## [GIVEN REQUEST]
Convert the items from the start through the line that contains "12:00 PM -- exactly on the 12 PM line." into a two-column CSV with the header row text,answer, giving one row per item with its text and its answer. Put each value in its own quoted field and replace any line breaks with spaces.

## [WORKING DATA]
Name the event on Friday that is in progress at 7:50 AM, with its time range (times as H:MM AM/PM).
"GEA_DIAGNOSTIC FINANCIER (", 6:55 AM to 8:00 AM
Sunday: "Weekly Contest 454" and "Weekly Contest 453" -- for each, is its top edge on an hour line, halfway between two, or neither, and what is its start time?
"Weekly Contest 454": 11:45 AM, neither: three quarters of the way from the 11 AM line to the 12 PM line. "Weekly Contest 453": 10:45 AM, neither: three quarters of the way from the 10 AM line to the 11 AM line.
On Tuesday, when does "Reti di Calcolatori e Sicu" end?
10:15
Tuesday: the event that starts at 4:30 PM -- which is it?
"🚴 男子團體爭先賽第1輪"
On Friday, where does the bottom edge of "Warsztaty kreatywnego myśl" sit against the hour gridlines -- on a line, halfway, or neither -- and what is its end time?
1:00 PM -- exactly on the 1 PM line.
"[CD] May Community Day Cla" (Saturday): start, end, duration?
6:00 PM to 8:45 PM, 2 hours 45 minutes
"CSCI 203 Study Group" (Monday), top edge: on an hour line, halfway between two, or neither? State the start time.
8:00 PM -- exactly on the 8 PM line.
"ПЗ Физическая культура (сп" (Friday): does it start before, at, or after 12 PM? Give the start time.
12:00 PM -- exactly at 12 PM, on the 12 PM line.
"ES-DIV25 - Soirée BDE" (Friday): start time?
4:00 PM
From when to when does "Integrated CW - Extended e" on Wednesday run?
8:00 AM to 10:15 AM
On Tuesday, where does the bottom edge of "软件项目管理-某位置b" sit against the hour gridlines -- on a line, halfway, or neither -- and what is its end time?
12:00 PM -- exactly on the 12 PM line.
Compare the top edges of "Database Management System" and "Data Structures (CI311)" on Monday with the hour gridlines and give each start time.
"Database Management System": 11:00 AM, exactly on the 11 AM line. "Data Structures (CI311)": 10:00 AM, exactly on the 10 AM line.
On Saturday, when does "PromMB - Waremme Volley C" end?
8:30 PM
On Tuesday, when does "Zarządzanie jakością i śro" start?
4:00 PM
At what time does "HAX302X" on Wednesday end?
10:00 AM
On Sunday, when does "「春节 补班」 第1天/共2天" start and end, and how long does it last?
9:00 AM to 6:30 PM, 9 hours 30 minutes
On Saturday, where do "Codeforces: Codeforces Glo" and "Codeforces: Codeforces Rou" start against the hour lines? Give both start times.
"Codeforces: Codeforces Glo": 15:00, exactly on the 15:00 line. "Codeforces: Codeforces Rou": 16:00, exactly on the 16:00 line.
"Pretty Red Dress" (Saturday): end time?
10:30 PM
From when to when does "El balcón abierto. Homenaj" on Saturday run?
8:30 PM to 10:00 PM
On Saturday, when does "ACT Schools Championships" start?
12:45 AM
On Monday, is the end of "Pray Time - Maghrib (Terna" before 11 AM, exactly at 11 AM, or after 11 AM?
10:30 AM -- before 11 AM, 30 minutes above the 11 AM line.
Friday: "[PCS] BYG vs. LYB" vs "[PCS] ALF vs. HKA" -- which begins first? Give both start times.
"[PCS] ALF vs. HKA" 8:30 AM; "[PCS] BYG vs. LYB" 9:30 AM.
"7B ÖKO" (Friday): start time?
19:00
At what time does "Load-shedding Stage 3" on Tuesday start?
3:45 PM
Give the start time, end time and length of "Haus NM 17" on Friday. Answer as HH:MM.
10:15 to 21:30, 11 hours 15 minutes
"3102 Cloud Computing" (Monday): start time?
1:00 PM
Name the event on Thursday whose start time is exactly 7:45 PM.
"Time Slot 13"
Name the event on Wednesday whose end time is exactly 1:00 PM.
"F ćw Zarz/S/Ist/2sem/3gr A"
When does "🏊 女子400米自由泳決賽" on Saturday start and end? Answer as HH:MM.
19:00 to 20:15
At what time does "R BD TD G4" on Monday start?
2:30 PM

## [PROBLEM SOLUTION]
text,answer
"Name the event on Friday that is in progress at 7:50 AM, with its time range (times as H:MM AM/PM).","""GEA_DIAGNOSTIC FINANCIER ("", 6:55 AM to 8:00 AM"
"Sunday: ""Weekly Contest 454"" and ""Weekly Contest 453"" -- for each, is its top edge on an hour line, halfway between two, or neither, and what is its start time?","""Weekly Contest 454"": 11:45 AM, neither: three quarters of the way from the 11 AM line to the 12 PM line. ""Weekly Contest 453"": 10:45 AM, neither: three quarters of the way from the 10 AM line to the 11 AM line."
"On Tuesday, when does ""Reti di Calcolatori e Sicu"" end?","10:15"
"Tuesday: the event that starts at 4:30 PM -- which is it?","""🚴 男子團體爭先賽第1輪"""
"On Friday, where does the bottom edge of ""Warsztaty kreatywnego myśl"" sit against the hour gridlines -- on a line, halfway, or neither -- and what is its end time?","1:00 PM -- exactly on the 1 PM line."
"""[CD] May Community Day Cla"" (Saturday): start, end, duration?","6:00 PM to 8:45 PM, 2 hours 45 minutes"
"""CSCI 203 Study Group"" (Monday), top edge: on an hour line, halfway between two, or neither? State the start time.","8:00 PM -- exactly on the 8 PM line."
"""ПЗ Физическая культура (сп"" (Friday): does it start before, at, or after 12 PM? Give the start time.","12:00 PM -- exactly at 12 PM, on the 12 PM line."
"""ES-DIV25 - Soirée BDE"" (Friday): start time?","4:00 PM"
"From when to when does ""Integrated CW - Extended e"" on Wednesday run?","8:00 AM to 10:15 AM"
"On Tuesday, where does the bottom edge of ""软件项目管理-某位置b"" sit against the hour gridlines -- on a line, halfway, or neither -- and what is its end time?","12:00 PM -- exactly on the 12 PM line."